● **Your assignment**
Reproduce the text lines of every entry below verbatim, omitting the pictures from the output.

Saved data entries
-------

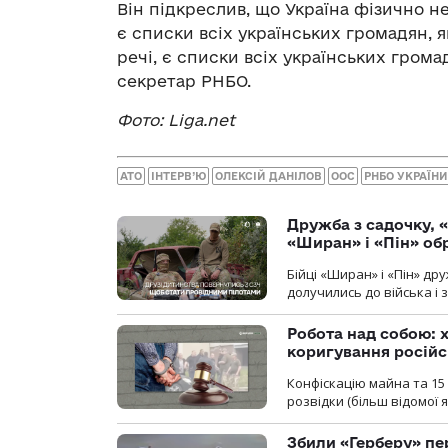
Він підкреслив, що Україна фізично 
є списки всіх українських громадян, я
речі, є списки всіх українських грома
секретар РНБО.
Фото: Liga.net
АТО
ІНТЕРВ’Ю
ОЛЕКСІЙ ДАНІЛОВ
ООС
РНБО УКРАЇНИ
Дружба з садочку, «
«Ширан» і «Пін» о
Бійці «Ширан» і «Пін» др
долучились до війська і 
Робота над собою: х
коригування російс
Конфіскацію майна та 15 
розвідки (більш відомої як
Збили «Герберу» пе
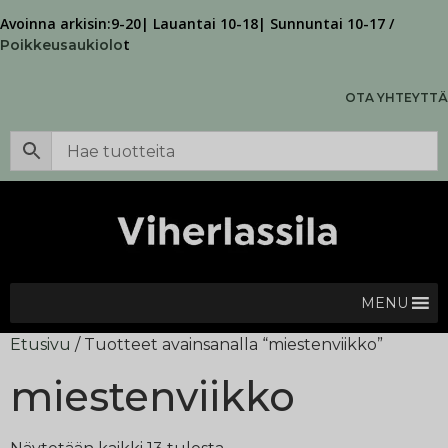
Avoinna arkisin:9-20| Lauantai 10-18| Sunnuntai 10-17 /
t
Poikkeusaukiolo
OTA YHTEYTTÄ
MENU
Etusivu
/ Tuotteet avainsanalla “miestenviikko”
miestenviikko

-------

● **Problem solution**
Він підкреслив, що Україна фізично 
є списки всіх українських громадян, я
речі, є списки всіх українських грома
секретар РНБО.
Фото: Liga.net
АТО
ІНТЕРВ’Ю
ОЛЕКСІЙ ДАНІЛОВ
ООС
РНБО УКРАЇНИ
Дружба з садочку, «
«Ширан» і «Пін» о
Бійці «Ширан» і «Пін» др
долучились до війська і 
Робота над собою: х
коригування російс
Конфіскацію майна та 15 
розвідки (більш відомої як
Збили «Герберу» пе
Avoinna arkisin:9-20| Lauantai 10-18| Sunnuntai 10-17 /
t
Poikkeusaukiolo
OTA YHTEYTTÄ
MENU
Etusivu
/ Tuotteet avainsanalla “miestenviikko”
miestenviikko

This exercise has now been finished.